While Carter’s deft plotting propels the novel forward, its pace is often slowed by Talcott, who as narrator controls the flow of information, moralizing, overexplaining, editorializing about everything from politics to lobster rolls to the sanctity of marriage.

But while relentlessly observant, Talcott shows a frustrating lack of curiosity, and he’s often a step behind the reader in asking questions and seeing connections.

Judged as a mystery only, the novel is too long and the denouement rather contrived. But it is a fascinating illumination of rarefied, closed and secretive worlds: The faculty politics of a top law school, the surreal process by which we pick judges and especially how what Talcott calls “the darker nation” perceives “the paler nation.”

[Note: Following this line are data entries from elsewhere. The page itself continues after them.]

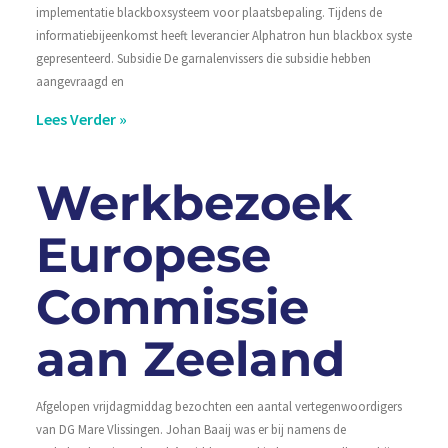
implementatie blackboxsysteem voor plaatsbepaling. Tijdens de
informatiebijeenkomst heeft leverancier Alphatron hun blackbox systeem
gepresenteerd. Subsidie De garnalenvissers die subsidie hebben
aangevraagd en
Lees Verder »
Werkbezoek
Europese
Commissie
aan Zeeland
Afgelopen vrijdagmiddag bezochten een aantal vertegenwoordigers
van DG Mare Vlissingen. Johan Baaij was er bij namens de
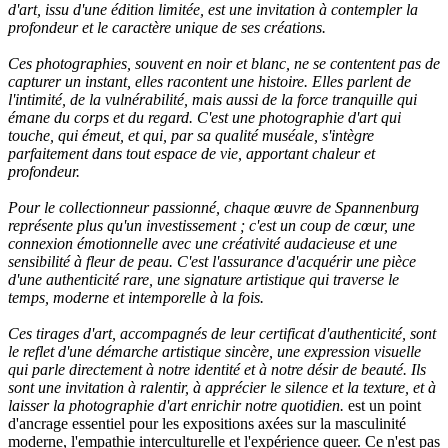
d'art, issu d'une édition limitée, est une invitation à contempler la
profondeur et le caractère unique de ses créations.
Ces photographies, souvent en noir et blanc, ne se contentent pas de
capturer un instant, elles racontent une histoire. Elles parlent de
l'intimité, de la vulnérabilité, mais aussi de la force tranquille qui
émane du corps et du regard. C'est une photographie d'art qui
touche, qui émeut, et qui, par sa qualité muséale, s'intègre
parfaitement dans tout espace de vie, apportant chaleur et
profondeur.
Pour le collectionneur passionné, chaque œuvre de Spannenburg
représente plus qu'un investissement ; c'est un coup de cœur, une
connexion émotionnelle avec une créativité audacieuse et une
sensibilité à fleur de peau. C'est l'assurance d'acquérir une pièce
d'une authenticité rare, une signature artistique qui traverse le
temps, moderne et intemporelle à la fois.
Ces tirages d'art, accompagnés de leur certificat d'authenticité, sont
le reflet d'une démarche artistique sincère, une expression visuelle
qui parle directement à notre identité et à notre désir de beauté. Ils
sont une invitation à ralentir, à apprécier le silence et la texture, et à
laisser la photographie d'art enrichir notre quotidien.
est un point
d'ancrage essentiel pour les expositions axées sur la masculinité
moderne, l'empathie interculturelle et l'expérience queer. Ce n'est pas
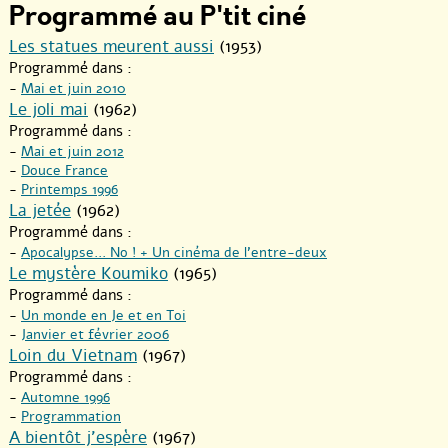
Programmé au P'tit ciné
Les statues meurent aussi
(1953)
Programmé dans :
-
Mai et juin 2010
Le joli mai
(1962)
Programmé dans :
-
Mai et juin 2012
-
Douce France
-
Printemps 1996
La jetée
(1962)
Programmé dans :
-
Apocalypse... No ! + Un cinéma de l’entre-deux
Le mystère Koumiko
(1965)
Programmé dans :
-
Un monde en Je et en Toi
-
Janvier et février 2006
Loin du Vietnam
(1967)
Programmé dans :
-
Automne 1996
-
Programmation
A bientôt j’espère
(1967)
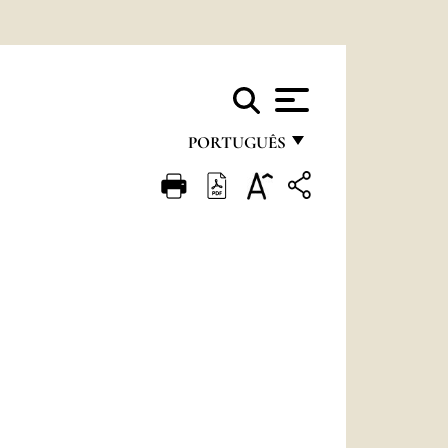
PORTUGUÊS
FRANÇAIS
ENGLISH
ITALIANO
PORTUGUÊS
ESPAÑOL
DEUTSCH
POLSKI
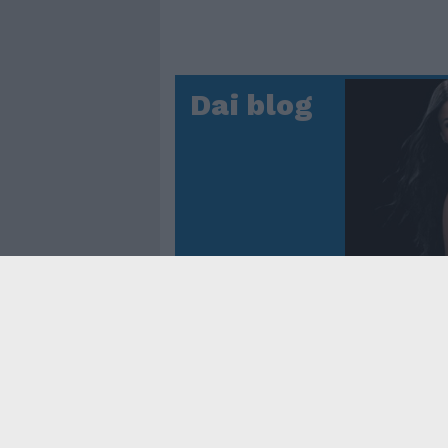
Dai blog
Controtem
Fenomen
dei reco
asso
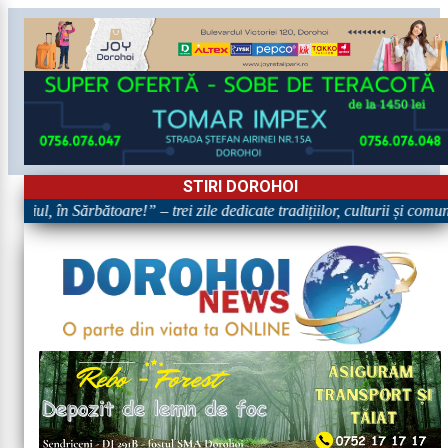
STIRI DOROHOI
hoiul, în Sărbătoare!” – trei zile dedicate tradițiilor, culturii și comun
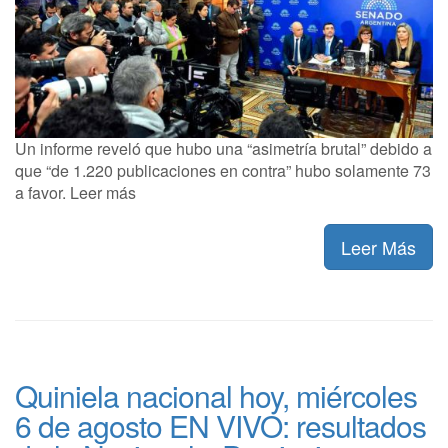
Un informe reveló que hubo una “asimetría brutal” debido a
que “de 1.220 publicaciones en contra” hubo solamente 73
a favor. Leer más
Leer Más
Quiniela nacional hoy, miércoles
6 de agosto EN VIVO: resultados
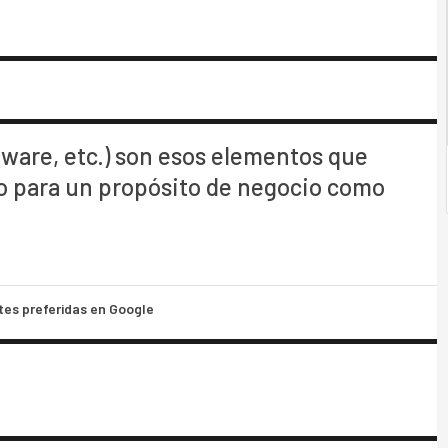
tware, etc.) son esos elementos que
to para un propósito de negocio como
tes preferidas en Google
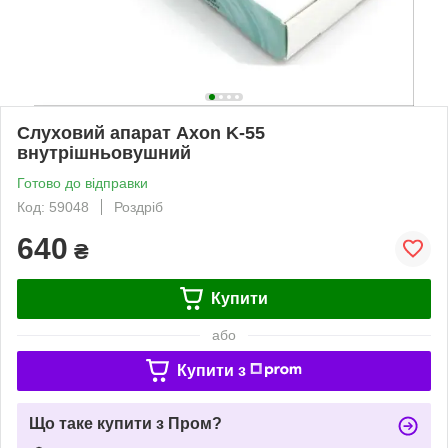
Слуховий апарат Axon K-55
внутрішньовушний
Готово до відправки
Код: 59048
Роздріб
640
₴
Купити
або
Купити з
Що таке купити з Пром?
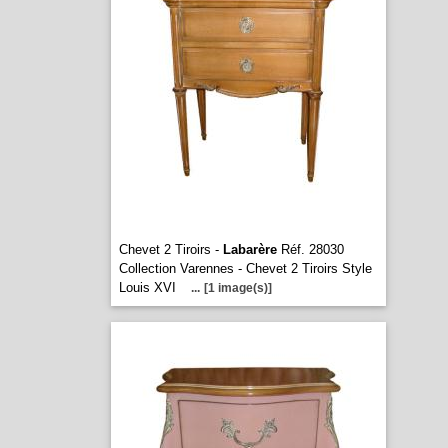
Chevet 2 Tiroirs -
Labarère
Réf. 28030
Collection Varennes - Chevet 2 Tiroirs Style
Louis XVI
...
[1 image(s)]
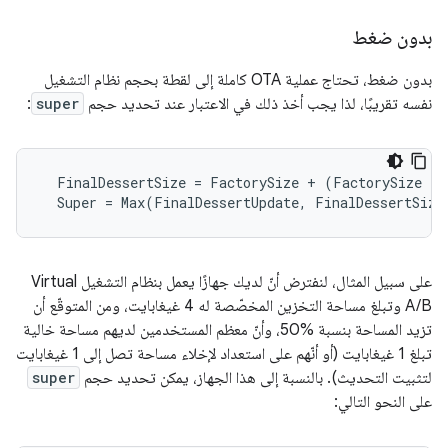
بدون ضغط
بدون ضغط، تحتاج عملية OTA كاملة إلى لقطة بحجم نظام التشغيل
نفسه تقريبًا، لذا يجب أخذ ذلك في الاعتبار عند تحديد حجم
super
:
  FinalDessertSize = FactorySize + (FactorySize 
* 
  Super = Max(FinalDessertUpdate, FinalDessertSize
على سبيل المثال، لنفترض أنّ لديك جهازًا يعمل بنظام التشغيل Virtual
A/B وتبلغ مساحة التخزين المخصّصة له 4 غيغابايت، ومن المتوقّع أن
تزيد المساحة بنسبة %50، وأنّ معظم المستخدمين لديهم مساحة خالية
تبلغ 1 غيغابايت (أو أنّهم على استعداد لإخلاء مساحة تصل إلى 1 غيغابايت
لتثبيت التحديث). بالنسبة إلى هذا الجهاز، يمكن تحديد حجم
super
على النحو التالي:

With their own wealth, influence, and networks, this segment of the black upper middle class moves within the dominant white world while maintaining its own set of exclusive neighborhoods and connections.

In this ultimately compelling character study, Stephen L. Carter manages to explore a segment of our society rarely portrayed in the media, while turning Talcott Garland into a sympathetic Everyman.


Sherri Hallgren is former director of the Napa Valley Writers’ Conference and the MFA program in creative writing at Saint Mary’s College, Calif.